Davut Günaydın; Senelerdir tanıdığımız, siyaset kökenli, acentaları birebir tanıyan, onlarla kucaklaşan arkadaşımız. Hatta kendi söylemine göre, günde 1.000 kişiyle telefon görüşmesi yapıyor, yüzlercesi ile kucaklaşıyor. Muhteşem bir enerjisi, bir o kadar da Türsab tecrübesi var. Yadsınmaz. Kendi söylemlerine göre, kendi grubuyla tamamen bağımsız olarak seçimlere katılıyor. Ama bana göre, Firuz Bağlıkaya ile dirsek teması içerisinde. Böyle yapması Stratejik açıdan mantıklı. Çünkü 1- Firuz Bağlıkaya’dan seken topları toplayacak, yani Firuz muhaliflerini 2- Hala varsa, kemik birkaç Başaran fanatiklerinin oylarını alacak, 3) Siyasi olarak belirli bir partiyi temsil ettiği için, Türsab’a siyasi gözle bakan belirli bir kesimin oylarını alacak. Son dönemeçte ise “tabanım öyle istedi” diyerek Bağlıkaya ile birleşecek. Ancak siyasette o kadar tecrübeli ki, onu da eski yönetime dışarıdan giren “Bursa’lı Hasan Erdem gibi pasifize ederler” diyenlerin aksine kendini asla kullandırtmaz. Aslında onun gibi bir tecrübeyi Türsab’da görmek isterim. Onun da, kendi işleri için Türsab Kartviziti önemli. Kolay vazgeçmez.

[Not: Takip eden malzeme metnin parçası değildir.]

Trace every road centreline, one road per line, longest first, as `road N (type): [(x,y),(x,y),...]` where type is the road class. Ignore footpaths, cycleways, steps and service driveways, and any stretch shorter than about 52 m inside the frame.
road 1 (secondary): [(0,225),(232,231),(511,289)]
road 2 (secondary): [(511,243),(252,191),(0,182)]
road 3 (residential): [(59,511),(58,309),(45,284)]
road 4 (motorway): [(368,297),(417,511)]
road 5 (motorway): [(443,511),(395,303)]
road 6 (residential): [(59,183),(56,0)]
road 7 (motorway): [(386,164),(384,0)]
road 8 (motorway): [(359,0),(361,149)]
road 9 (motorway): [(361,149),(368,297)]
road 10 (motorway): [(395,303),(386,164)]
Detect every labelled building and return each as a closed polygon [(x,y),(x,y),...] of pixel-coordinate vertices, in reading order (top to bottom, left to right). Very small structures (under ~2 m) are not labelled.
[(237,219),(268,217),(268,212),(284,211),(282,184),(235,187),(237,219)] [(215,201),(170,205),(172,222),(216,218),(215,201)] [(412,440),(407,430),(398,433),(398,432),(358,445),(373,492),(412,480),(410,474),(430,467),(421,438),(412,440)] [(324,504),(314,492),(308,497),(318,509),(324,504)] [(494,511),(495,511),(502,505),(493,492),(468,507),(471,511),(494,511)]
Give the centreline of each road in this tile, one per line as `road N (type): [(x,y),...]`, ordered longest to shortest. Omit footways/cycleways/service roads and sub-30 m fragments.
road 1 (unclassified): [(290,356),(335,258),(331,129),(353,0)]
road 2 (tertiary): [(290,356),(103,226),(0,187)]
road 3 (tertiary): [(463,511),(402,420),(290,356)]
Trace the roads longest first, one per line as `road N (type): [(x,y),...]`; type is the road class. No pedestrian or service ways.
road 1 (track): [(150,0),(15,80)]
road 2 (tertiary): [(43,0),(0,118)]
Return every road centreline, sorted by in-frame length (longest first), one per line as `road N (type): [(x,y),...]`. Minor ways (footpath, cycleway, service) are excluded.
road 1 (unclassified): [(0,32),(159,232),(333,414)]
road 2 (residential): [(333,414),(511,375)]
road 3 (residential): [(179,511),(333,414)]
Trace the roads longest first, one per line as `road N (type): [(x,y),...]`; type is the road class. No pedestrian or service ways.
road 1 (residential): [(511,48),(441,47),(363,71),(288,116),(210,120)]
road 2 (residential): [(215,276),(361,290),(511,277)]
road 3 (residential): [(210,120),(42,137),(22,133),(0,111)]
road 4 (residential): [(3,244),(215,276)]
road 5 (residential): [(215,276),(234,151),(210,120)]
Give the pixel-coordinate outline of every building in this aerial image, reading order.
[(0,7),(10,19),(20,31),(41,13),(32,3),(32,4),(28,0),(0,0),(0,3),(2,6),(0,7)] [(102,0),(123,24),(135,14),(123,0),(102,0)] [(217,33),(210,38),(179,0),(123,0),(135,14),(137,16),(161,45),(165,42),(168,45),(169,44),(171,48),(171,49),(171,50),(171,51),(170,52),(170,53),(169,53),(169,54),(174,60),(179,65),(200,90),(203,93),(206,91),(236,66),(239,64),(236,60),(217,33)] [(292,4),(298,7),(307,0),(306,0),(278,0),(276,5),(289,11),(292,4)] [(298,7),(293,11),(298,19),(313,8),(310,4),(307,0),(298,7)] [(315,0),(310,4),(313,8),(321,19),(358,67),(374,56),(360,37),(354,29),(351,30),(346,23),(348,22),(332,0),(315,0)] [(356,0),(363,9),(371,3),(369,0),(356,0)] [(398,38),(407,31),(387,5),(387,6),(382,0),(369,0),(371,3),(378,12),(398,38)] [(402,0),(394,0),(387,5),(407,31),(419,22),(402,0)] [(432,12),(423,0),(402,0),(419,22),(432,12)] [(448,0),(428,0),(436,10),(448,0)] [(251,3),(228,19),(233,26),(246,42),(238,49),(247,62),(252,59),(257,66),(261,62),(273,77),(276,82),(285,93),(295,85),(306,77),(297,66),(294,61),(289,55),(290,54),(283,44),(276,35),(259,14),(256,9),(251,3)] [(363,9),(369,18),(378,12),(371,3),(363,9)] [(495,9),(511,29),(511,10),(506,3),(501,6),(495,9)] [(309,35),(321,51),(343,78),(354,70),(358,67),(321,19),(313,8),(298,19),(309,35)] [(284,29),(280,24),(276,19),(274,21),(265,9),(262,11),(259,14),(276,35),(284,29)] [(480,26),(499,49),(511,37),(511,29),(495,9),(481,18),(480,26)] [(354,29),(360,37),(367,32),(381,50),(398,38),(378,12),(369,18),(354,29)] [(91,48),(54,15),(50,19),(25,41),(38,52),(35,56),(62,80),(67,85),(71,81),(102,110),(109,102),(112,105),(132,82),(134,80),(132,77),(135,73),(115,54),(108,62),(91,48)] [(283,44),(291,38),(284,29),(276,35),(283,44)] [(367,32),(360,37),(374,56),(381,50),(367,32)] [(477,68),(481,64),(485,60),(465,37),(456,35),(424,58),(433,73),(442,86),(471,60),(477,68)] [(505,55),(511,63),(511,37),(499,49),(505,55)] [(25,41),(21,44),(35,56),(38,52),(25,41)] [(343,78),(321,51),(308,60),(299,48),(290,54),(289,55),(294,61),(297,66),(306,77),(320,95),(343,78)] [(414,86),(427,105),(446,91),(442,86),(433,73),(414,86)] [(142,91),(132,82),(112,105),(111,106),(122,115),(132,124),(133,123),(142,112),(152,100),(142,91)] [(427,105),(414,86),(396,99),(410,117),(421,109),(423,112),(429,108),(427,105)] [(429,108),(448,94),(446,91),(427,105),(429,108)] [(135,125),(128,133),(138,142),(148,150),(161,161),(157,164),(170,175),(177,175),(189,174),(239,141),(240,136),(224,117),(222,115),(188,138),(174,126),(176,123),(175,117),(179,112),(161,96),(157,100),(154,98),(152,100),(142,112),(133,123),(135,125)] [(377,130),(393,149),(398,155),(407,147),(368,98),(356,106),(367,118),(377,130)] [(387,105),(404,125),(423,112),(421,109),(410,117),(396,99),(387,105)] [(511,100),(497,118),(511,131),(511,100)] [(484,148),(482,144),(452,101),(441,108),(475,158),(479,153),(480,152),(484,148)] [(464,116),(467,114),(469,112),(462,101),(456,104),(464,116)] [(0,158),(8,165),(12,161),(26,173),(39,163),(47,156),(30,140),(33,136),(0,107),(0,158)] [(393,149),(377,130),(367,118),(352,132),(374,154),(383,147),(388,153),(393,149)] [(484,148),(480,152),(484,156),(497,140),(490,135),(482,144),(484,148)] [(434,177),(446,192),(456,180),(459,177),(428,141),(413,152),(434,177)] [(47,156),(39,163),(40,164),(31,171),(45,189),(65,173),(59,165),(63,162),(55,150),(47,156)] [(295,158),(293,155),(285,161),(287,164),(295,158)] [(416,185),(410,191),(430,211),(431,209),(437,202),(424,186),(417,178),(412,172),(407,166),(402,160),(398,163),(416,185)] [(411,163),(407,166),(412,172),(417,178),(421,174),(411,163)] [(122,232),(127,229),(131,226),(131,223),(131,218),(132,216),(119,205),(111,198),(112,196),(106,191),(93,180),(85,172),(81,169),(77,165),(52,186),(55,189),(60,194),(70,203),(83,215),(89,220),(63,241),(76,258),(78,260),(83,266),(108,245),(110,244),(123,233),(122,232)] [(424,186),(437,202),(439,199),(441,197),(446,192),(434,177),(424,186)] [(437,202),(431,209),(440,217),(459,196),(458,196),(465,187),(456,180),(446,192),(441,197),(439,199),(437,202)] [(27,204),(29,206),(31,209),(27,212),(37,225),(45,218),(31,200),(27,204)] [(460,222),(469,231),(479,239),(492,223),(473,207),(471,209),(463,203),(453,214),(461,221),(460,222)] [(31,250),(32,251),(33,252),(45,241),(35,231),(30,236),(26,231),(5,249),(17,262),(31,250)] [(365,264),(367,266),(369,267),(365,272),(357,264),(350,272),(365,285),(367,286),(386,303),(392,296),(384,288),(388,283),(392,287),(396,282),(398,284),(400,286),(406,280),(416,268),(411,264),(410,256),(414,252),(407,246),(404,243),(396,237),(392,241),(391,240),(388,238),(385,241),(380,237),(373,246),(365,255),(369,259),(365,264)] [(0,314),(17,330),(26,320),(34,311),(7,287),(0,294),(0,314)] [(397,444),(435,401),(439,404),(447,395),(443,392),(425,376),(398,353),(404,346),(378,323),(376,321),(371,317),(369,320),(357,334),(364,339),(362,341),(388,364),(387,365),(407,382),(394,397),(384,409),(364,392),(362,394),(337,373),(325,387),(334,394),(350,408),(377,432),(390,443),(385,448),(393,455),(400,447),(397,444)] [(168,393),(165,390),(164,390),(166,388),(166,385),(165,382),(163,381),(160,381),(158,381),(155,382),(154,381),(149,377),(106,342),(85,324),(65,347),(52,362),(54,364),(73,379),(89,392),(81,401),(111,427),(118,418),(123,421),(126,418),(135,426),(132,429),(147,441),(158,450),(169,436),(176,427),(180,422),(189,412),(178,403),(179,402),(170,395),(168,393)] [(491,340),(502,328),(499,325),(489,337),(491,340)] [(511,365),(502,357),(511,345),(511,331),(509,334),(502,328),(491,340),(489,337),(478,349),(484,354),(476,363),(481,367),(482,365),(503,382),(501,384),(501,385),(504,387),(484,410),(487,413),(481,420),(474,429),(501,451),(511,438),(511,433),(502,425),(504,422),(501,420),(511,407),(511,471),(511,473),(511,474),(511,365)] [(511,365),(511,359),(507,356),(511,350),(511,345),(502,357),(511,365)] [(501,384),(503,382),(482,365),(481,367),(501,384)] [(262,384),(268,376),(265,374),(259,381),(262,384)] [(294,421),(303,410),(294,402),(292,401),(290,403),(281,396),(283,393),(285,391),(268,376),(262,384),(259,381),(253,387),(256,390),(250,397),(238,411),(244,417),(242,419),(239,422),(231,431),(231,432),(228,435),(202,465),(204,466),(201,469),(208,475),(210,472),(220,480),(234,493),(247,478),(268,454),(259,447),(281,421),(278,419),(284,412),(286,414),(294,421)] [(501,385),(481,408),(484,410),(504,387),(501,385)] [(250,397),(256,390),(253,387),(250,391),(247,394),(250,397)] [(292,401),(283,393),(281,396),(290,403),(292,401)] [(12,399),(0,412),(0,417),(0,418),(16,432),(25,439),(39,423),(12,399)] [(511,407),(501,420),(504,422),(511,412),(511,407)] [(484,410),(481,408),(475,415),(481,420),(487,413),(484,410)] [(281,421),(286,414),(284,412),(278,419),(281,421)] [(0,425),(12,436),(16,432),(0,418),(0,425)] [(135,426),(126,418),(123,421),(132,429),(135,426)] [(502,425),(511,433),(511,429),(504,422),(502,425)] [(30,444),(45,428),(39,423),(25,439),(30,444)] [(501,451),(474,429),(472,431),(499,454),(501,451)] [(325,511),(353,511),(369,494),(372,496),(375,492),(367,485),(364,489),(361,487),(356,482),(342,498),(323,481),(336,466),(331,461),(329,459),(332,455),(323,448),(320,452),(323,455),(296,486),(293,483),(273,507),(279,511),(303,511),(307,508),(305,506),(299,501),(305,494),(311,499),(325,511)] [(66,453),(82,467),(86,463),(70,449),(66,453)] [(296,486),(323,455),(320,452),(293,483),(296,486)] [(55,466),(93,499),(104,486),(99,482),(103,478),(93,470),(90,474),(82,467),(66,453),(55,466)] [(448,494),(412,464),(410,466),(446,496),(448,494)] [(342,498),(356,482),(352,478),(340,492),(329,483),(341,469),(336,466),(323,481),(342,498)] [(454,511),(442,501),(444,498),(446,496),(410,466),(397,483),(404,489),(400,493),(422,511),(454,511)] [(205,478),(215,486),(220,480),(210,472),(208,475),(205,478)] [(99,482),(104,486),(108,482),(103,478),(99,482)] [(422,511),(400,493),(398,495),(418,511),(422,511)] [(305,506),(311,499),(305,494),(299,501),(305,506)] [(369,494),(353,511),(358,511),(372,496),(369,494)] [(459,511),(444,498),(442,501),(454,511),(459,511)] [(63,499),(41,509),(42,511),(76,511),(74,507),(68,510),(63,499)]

Ali Bilir; Onun adaylığını ilan etme noktasında Suçluyum. Çünkü; ben Başkanla fotoğraf çektiririm, espri olsun diye “Seçim çalışmaları başlasın” yazarak sosyal medyaya koyarım, Davut’la çektiririm, “Seçim çalışmaları başlasın” diye sosyal medyada kullanırım. Aydın Yaylacıklar ile çekerim, Ali Bilir ile çekerim. “Seçim çalışmaları başlasın” diye sosyal medyaya koyarım. Sevgili Ali’nin hiç böyle bir niyeti yokken koyduğum bu paylaşım, onun başına dert oldu. Birden herkes Ali Bilir’in adaylığını konuşmaya başladı. Ama bakarsınız bu şekilde kendisi ve çevresinin aklına karpuz kabuğu düşürmüş ve harekete geçirmiş olabilirim, o ayrı. Türsab’a faydalı olur mu? Evet.
Kaan İşcil; Adaylığını ilk açıklayan kişidir Kaan. Çocukluğunu bildiğim, zekasına, aklına, kabiliyetine, eğitimine, bilgisine son derece inandığım çok düzgün bir meslektaşımızdır. 3 dil bilen, karizmatik, hiçbir maddi çıkar peşinde olmayacak, yurtdışında da tanınan düzgün karakterli bir kişiliktir Kaan. Özünde, hepsi turizmci olan muhteşem bir aileden gelir. Anneleri dahil, İtalyancadan, İngilizceye, Japoncadan İspanyolcaya rehberdir hepsi. Yani çekirdekten turizmci değil “kundaktan turizmci”. Tam bir İstanbul beyefendisi, saygılı, görgülü bir delikanlıdır. Adaylığını duyduğum zaman çok sevindim. Hem Türsab’ın hem Türkiye’nin prestijini zirveye çıkartacak bir arkadaşımızdır Kaan. Ancak, İlerleyen dönemde açıklamalarını okudum, videolarını seyrettim, sosyal medyada tartışmalarını izledim. Çok agresif buldum. Bazen kırıcı bazen de karşısındakini küçük gören tartışma üslubu camiada olumsuz ve kalıcı yaralar açtı. Benim açımdan, münferit ikna konuşmaları dışında topa girmek artık imkansızdı… Acaba adaylığa devam edecek mi, agresif halinden sıyrıldı mı? Sorular sorular… ???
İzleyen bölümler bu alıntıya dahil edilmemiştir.